»»

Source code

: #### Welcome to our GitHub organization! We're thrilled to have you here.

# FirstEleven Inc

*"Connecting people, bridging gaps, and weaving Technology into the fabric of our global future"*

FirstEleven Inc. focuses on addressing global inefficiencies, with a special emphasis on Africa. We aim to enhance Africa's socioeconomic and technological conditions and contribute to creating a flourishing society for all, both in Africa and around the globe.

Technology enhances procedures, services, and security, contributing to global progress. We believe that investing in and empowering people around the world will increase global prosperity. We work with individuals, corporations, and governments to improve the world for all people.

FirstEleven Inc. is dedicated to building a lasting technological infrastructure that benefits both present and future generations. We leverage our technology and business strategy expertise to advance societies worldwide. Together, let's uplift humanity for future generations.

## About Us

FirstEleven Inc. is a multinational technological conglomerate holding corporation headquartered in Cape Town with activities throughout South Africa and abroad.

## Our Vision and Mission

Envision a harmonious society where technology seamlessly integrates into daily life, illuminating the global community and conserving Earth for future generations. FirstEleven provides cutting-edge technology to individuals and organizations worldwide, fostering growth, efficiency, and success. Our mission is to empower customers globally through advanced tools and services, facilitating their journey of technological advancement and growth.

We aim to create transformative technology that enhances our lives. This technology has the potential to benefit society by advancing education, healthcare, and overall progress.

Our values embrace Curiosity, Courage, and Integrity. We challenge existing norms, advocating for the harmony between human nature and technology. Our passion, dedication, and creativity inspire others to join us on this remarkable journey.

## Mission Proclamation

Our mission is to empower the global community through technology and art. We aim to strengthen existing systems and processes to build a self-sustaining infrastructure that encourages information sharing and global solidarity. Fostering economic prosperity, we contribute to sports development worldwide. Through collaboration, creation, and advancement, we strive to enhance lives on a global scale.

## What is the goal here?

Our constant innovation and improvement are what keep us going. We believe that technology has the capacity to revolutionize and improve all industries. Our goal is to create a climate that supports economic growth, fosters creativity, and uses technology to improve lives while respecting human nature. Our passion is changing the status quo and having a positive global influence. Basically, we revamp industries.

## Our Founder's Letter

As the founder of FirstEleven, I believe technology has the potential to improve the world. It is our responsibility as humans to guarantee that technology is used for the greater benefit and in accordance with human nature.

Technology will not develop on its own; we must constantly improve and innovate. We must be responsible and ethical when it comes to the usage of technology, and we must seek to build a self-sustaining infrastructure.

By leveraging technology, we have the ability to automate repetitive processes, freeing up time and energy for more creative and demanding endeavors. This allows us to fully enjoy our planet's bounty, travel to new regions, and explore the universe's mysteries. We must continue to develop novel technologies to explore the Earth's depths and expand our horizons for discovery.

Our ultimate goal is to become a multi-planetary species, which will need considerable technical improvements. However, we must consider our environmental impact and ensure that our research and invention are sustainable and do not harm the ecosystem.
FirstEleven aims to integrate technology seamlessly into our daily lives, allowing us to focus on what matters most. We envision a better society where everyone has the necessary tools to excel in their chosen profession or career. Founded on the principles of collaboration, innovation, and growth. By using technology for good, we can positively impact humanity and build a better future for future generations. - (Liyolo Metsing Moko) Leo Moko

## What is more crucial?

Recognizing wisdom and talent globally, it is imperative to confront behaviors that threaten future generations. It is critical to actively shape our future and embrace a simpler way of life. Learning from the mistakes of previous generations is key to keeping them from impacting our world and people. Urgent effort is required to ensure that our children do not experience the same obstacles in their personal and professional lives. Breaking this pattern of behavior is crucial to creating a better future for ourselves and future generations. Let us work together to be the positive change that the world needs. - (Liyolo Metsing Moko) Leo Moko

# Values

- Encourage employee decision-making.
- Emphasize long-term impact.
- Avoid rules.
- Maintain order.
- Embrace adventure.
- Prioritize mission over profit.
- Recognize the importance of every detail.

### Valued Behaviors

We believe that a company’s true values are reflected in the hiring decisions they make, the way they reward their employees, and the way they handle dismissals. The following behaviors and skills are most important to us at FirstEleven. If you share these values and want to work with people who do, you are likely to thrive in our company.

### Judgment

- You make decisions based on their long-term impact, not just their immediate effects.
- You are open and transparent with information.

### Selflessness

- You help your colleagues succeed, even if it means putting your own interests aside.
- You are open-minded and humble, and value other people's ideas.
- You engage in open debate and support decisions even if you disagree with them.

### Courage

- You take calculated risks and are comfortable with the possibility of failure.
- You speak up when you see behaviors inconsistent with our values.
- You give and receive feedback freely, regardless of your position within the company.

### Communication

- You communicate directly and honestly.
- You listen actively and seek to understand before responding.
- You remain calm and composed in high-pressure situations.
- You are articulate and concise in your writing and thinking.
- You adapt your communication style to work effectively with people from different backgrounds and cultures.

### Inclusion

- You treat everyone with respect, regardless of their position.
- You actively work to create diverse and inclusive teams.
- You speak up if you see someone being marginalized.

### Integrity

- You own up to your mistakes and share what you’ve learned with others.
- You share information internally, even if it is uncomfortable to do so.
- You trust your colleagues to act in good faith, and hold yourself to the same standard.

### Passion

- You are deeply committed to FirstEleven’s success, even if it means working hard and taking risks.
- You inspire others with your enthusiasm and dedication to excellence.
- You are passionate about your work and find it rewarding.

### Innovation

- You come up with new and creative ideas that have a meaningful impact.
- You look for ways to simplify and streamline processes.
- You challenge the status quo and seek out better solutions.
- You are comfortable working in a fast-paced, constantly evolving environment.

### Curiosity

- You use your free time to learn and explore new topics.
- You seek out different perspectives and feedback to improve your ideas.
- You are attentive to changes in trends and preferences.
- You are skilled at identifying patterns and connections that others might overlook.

««

- **REQUIREMENT**:
Arrange every non-blank line of the data above as a Markdown table with two columns, Row and Line. Number the rows in order.

- **RESULT FOR THIS EXERCISE**:
| Row | Line |
|---|---|
| 1 | Source code |
| 2 | : #### Welcome to our GitHub organization! We're thrilled to have you here. |
| 3 | # FirstEleven Inc |
| 4 | *"Connecting people, bridging gaps, and weaving Technology into the fabric of our global future"* |
| 5 | FirstEleven Inc. focuses on addressing global inefficiencies, with a special emphasis on Africa. We aim to enhance Africa's socioeconomic and technological conditions and contribute to creating a flourishing society for all, both in Africa and around the globe. |
| 6 | Technology enhances procedures, services, and security, contributing to global progress. We believe that investing in and empowering people around the world will increase global prosperity. We work with individuals, corporations, and governments to improve the world for all people. |
| 7 | FirstEleven Inc. is dedicated to building a lasting technological infrastructure that benefits both present and future generations. We leverage our technology and business strategy expertise to advance societies worldwide. Together, let's uplift humanity for future generations. |
| 8 | ## About Us |
| 9 | FirstEleven Inc. is a multinational technological conglomerate holding corporation headquartered in Cape Town with activities throughout South Africa and abroad. |
| 10 | ## Our Vision and Mission |
| 11 | Envision a harmonious society where technology seamlessly integrates into daily life, illuminating the global community and conserving Earth for future generations. FirstEleven provides cutting-edge technology to individuals and organizations worldwide, fostering growth, efficiency, and success. Our mission is to empower customers globally through advanced tools and services, facilitating their journey of technological advancement and growth. |
| 12 | We aim to create transformative technology that enhances our lives. This technology has the potential to benefit society by advancing education, healthcare, and overall progress. |
| 13 | Our values embrace Curiosity, Courage, and Integrity. We challenge existing norms, advocating for the harmony between human nature and technology. Our passion, dedication, and creativity inspire others to join us on this remarkable journey. |
| 14 | ## Mission Proclamation |
| 15 | Our mission is to empower the global community through technology and art. We aim to strengthen existing systems and processes to build a self-sustaining infrastructure that encourages information sharing and global solidarity. Fostering economic prosperity, we contribute to sports development worldwide. Through collaboration, creation, and advancement, we strive to enhance lives on a global scale. |
| 16 | ## What is the goal here? |
| 17 | Our constant innovation and improvement are what keep us going. We believe that technology has the capacity to revolutionize and improve all industries. Our goal is to create a climate that supports economic growth, fosters creativity, and uses technology to improve lives while respecting human nature. Our passion is changing the status quo and having a positive global influence. Basically, we revamp industries. |
| 18 | ## Our Founder's Letter |
| 19 | As the founder of FirstEleven, I believe technology has the potential to improve the world. It is our responsibility as humans to guarantee that technology is used for the greater benefit and in accordance with human nature. |
| 20 | Technology will not develop on its own; we must constantly improve and innovate. We must be responsible and ethical when it comes to the usage of technology, and we must seek to build a self-sustaining infrastructure. |
| 21 | By leveraging technology, we have the ability to automate repetitive processes, freeing up time and energy for more creative and demanding endeavors. This allows us to fully enjoy our planet's bounty, travel to new regions, and explore the universe's mysteries. We must continue to develop novel technologies to explore the Earth's depths and expand our horizons for discovery. |
| 22 | Our ultimate goal is to become a multi-planetary species, which will need considerable technical improvements. However, we must consider our environmental impact and ensure that our research and invention are sustainable and do not harm the ecosystem. |
| 23 | FirstEleven aims to integrate technology seamlessly into our daily lives, allowing us to focus on what matters most. We envision a better society where everyone has the necessary tools to excel in their chosen profession or career. Founded on the principles of collaboration, innovation, and growth. By using technology for good, we can positively impact humanity and build a better future for future generations. - (Liyolo Metsing Moko) Leo Moko |
| 24 | ## What is more crucial? |
| 25 | Recognizing wisdom and talent globally, it is imperative to confront behaviors that threaten future generations. It is critical to actively shape our future and embrace a simpler way of life. Learning from the mistakes of previous generations is key to keeping them from impacting our world and people. Urgent effort is required to ensure that our children do not experience the same obstacles in their personal and professional lives. Breaking this pattern of behavior is crucial to creating a better future for ourselves and future generations. Let us work together to be the positive change that the world needs. - (Liyolo Metsing Moko) Leo Moko |
| 26 | # Values |
| 27 | - Encourage employee decision-making. |
| 28 | - Emphasize long-term impact. |
| 29 | - Avoid rules. |
| 30 | - Maintain order. |
| 31 | - Embrace adventure. |
| 32 | - Prioritize mission over profit. |
| 33 | - Recognize the importance of every detail. |
| 34 | ### Valued Behaviors |
| 35 | We believe that a company’s true values are reflected in the hiring decisions they make, the way they reward their employees, and the way they handle dismissals. The following behaviors and skills are most important to us at FirstEleven. If you share these values and want to work with people who do, you are likely to thrive in our company. |
| 36 | ### Judgment |
| 37 | - You make decisions based on their long-term impact, not just their immediate effects. |
| 38 | - You are open and transparent with information. |
| 39 | ### Selflessness |
| 40 | - You help your colleagues succeed, even if it means putting your own interests aside. |
| 41 | - You are open-minded and humble, and value other people's ideas. |
| 42 | - You engage in open debate and support decisions even if you disagree with them. |
| 43 | ### Courage |
| 44 | - You take calculated risks and are comfortable with the possibility of failure. |
| 45 | - You speak up when you see behaviors inconsistent with our values. |
| 46 | - You give and receive feedback freely, regardless of your position within the company. |
| 47 | ### Communication |
| 48 | - You communicate directly and honestly. |
| 49 | - You listen actively and seek to understand before responding. |
| 50 | - You remain calm and composed in high-pressure situations. |
| 51 | - You are articulate and concise in your writing and thinking. |
| 52 | - You adapt your communication style to work effectively with people from different backgrounds and cultures. |
| 53 | ### Inclusion |
| 54 | - You treat everyone with respect, regardless of their position. |
| 55 | - You actively work to create diverse and inclusive teams. |
| 56 | - You speak up if you see someone being marginalized. |
| 57 | ### Integrity |
| 58 | - You own up to your mistakes and share what you’ve learned with others. |
| 59 | - You share information internally, even if it is uncomfortable to do so. |
| 60 | - You trust your colleagues to act in good faith, and hold yourself to the same standard. |
| 61 | ### Passion |
| 62 | - You are deeply committed to FirstEleven’s success, even if it means working hard and taking risks. |
| 63 | - You inspire others with your enthusiasm and dedication to excellence. |
| 64 | - You are passionate about your work and find it rewarding. |
| 65 | ### Innovation |
| 66 | - You come up with new and creative ideas that have a meaningful impact. |
| 67 | - You look for ways to simplify and streamline processes. |
| 68 | - You challenge the status quo and seek out better solutions. |
| 69 | - You are comfortable working in a fast-paced, constantly evolving environment. |
| 70 | ### Curiosity |
| 71 | - You use your free time to learn and explore new topics. |
| 72 | - You seek out different perspectives and feedback to improve your ideas. |
| 73 | - You are attentive to changes in trends and preferences. |
| 74 | - You are skilled at identifying patterns and connections that others might overlook. |